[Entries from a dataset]
□ □ □ □ □ □ □

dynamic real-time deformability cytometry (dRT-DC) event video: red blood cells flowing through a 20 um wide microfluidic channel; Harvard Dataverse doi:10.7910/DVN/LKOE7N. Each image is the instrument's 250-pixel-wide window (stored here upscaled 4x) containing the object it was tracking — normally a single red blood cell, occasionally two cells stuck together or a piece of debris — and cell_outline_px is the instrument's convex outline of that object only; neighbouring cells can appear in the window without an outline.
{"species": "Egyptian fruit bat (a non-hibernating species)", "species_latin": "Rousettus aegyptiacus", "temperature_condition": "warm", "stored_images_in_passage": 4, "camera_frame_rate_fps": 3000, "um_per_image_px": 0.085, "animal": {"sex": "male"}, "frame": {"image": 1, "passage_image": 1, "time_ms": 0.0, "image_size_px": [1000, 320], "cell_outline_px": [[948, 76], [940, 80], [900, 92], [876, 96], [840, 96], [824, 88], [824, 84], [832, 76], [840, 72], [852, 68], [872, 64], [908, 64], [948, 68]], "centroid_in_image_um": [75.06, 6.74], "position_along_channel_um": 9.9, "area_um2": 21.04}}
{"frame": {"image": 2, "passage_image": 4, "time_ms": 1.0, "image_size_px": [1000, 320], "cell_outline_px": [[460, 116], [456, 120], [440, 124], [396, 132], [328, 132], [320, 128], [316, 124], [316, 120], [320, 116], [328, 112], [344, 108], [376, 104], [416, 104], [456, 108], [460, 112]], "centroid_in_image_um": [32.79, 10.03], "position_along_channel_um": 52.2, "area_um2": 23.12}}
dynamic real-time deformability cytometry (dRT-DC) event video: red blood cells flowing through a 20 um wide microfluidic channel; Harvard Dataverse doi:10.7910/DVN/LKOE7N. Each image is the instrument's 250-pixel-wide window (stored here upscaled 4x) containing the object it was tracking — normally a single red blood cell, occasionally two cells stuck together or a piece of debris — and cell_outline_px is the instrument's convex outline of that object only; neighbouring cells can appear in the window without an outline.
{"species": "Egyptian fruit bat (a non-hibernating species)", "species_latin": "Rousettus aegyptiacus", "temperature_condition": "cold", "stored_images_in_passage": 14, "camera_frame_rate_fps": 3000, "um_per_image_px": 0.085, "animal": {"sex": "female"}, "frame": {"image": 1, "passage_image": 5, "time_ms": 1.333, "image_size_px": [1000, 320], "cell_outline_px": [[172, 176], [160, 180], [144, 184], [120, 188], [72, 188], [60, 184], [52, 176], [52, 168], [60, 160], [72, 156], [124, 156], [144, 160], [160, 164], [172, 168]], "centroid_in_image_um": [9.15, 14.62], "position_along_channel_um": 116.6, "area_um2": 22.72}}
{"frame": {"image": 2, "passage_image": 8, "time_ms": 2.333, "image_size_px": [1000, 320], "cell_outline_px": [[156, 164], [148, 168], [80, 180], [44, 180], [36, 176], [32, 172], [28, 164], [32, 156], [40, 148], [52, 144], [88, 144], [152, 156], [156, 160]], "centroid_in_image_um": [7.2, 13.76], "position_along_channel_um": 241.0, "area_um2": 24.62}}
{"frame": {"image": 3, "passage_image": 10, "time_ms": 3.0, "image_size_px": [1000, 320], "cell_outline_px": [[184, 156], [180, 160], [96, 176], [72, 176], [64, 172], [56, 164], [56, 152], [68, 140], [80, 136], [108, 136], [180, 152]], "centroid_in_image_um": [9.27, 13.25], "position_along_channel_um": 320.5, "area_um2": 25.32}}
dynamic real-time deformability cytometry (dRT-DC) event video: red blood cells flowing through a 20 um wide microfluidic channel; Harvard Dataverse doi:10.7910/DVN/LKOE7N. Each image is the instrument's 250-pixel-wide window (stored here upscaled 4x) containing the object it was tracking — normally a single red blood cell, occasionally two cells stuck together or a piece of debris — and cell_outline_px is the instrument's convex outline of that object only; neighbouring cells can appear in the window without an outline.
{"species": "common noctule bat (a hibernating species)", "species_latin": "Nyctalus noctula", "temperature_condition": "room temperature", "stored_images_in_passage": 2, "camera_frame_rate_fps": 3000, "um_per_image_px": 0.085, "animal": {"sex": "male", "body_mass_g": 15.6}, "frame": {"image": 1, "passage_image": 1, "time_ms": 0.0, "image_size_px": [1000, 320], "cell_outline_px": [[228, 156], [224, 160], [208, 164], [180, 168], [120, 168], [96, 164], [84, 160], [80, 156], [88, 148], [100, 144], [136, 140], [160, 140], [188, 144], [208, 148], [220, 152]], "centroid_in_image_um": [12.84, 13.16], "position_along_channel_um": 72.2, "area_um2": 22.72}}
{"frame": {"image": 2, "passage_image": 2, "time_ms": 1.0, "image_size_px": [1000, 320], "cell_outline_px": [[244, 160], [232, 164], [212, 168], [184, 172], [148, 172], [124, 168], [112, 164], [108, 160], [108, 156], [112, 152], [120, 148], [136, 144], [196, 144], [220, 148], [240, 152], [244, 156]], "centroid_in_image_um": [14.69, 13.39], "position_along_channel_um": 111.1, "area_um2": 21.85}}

□ □ □ □ □ □ □

__What the exercise asks__
Extract every record. Keep wording exact.

__Result for this task__
dynamic real-time deformability cytometry (dRT-DC) event video: red blood cells flowing through a 20 um wide microfluidic channel; Harvard Dataverse doi:10.7910/DVN/LKOE7N. Each image is the instrument's 250-pixel-wide window (stored here upscaled 4x) containing the object it was tracking — normally a single red blood cell, occasionally two cells stuck together or a piece of debris — and cell_outline_px is the instrument's convex outline of that object only; neighbouring cells can appear in the window without an outline.
{"species": "Egyptian fruit bat (a non-hibernating species)", "species_latin": "Rousettus aegyptiacus", "temperature_condition": "warm", "stored_images_in_passage": 4, "camera_frame_rate_fps": 3000, "um_per_image_px": 0.085, "animal": {"sex": "male"}, "frame": {"image": 1, "passage_image": 1, "time_ms": 0.0, "image_size_px": [1000, 320], "cell_outline_px": [[948, 76], [940, 80], [900, 92], [876, 96], [840, 96], [824, 88], [824, 84], [832, 76], [840, 72], [852, 68], [872, 64], [908, 64], [948, 68]], "centroid_in_image_um": [75.06, 6.74], "position_along_channel_um": 9.9, "area_um2": 21.04}}
{"frame": {"image": 2, "passage_image": 4, "time_ms": 1.0, "image_size_px": [1000, 320], "cell_outline_px": [[460, 116], [456, 120], [440, 124], [396, 132], [328, 132], [320, 128], [316, 124], [316, 120], [320, 116], [328, 112], [344, 108], [376, 104], [416, 104], [456, 108], [460, 112]], "centroid_in_image_um": [32.79, 10.03], "position_along_channel_um": 52.2, "area_um2": 23.12}}
dynamic real-time deformability cytometry (dRT-DC) event video: red blood cells flowing through a 20 um wide microfluidic channel; Harvard Dataverse doi:10.7910/DVN/LKOE7N. Each image is the instrument's 250-pixel-wide window (stored here upscaled 4x) containing the object it was tracking — normally a single red blood cell, occasionally two cells stuck together or a piece of debris — and cell_outline_px is the instrument's convex outline of that object only; neighbouring cells can appear in the window without an outline.
{"species": "Egyptian fruit bat (a non-hibernating species)", "species_latin": "Rousettus aegyptiacus", "temperature_condition": "cold", "stored_images_in_passage": 14, "camera_frame_rate_fps": 3000, "um_per_image_px": 0.085, "animal": {"sex": "female"}, "frame": {"image": 1, "passage_image": 5, "time_ms": 1.333, "image_size_px": [1000, 320], "cell_outline_px": [[172, 176], [160, 180], [144, 184], [120, 188], [72, 188], [60, 184], [52, 176], [52, 168], [60, 160], [72, 156], [124, 156], [144, 160], [160, 164], [172, 168]], "centroid_in_image_um": [9.15, 14.62], "position_along_channel_um": 116.6, "area_um2": 22.72}}
{"frame": {"image": 2, "passage_image": 8, "time_ms": 2.333, "image_size_px": [1000, 320], "cell_outline_px": [[156, 164], [148, 168], [80, 180], [44, 180], [36, 176], [32, 172], [28, 164], [32, 156], [40, 148], [52, 144], [88, 144], [152, 156], [156, 160]], "centroid_in_image_um": [7.2, 13.76], "position_along_channel_um": 241.0, "area_um2": 24.62}}
{"frame": {"image": 3, "passage_image": 10, "time_ms": 3.0, "image_size_px": [1000, 320], "cell_outline_px": [[184, 156], [180, 160], [96, 176], [72, 176], [64, 172], [56, 164], [56, 152], [68, 140], [80, 136], [108, 136], [180, 152]], "centroid_in_image_um": [9.27, 13.25], "position_along_channel_um": 320.5, "area_um2": 25.32}}
dynamic real-time deformability cytometry (dRT-DC) event video: red blood cells flowing through a 20 um wide microfluidic channel; Harvard Dataverse doi:10.7910/DVN/LKOE7N. Each image is the instrument's 250-pixel-wide window (stored here upscaled 4x) containing the object it was tracking — normally a single red blood cell, occasionally two cells stuck together or a piece of debris — and cell_outline_px is the instrument's convex outline of that object only; neighbouring cells can appear in the window without an outline.
{"species": "common noctule bat (a hibernating species)", "species_latin": "Nyctalus noctula", "temperature_condition": "room temperature", "stored_images_in_passage": 2, "camera_frame_rate_fps": 3000, "um_per_image_px": 0.085, "animal": {"sex": "male", "body_mass_g": 15.6}, "frame": {"image": 1, "passage_image": 1, "time_ms": 0.0, "image_size_px": [1000, 320], "cell_outline_px": [[228, 156], [224, 160], [208, 164], [180, 168], [120, 168], [96, 164], [84, 160], [80, 156], [88, 148], [100, 144], [136, 140], [160, 140], [188, 144], [208, 148], [220, 152]], "centroid_in_image_um": [12.84, 13.16], "position_along_channel_um": 72.2, "area_um2": 22.72}}
{"frame": {"image": 2, "passage_image": 2, "time_ms": 1.0, "image_size_px": [1000, 320], "cell_outline_px": [[244, 160], [232, 164], [212, 168], [184, 172], [148, 172], [124, 168], [112, 164], [108, 160], [108, 156], [112, 152], [120, 148], [136, 144], [196, 144], [220, 148], [240, 152], [244, 156]], "centroid_in_image_um": [14.69, 13.39], "position_along_channel_um": 111.1, "area_um2": 21.85}}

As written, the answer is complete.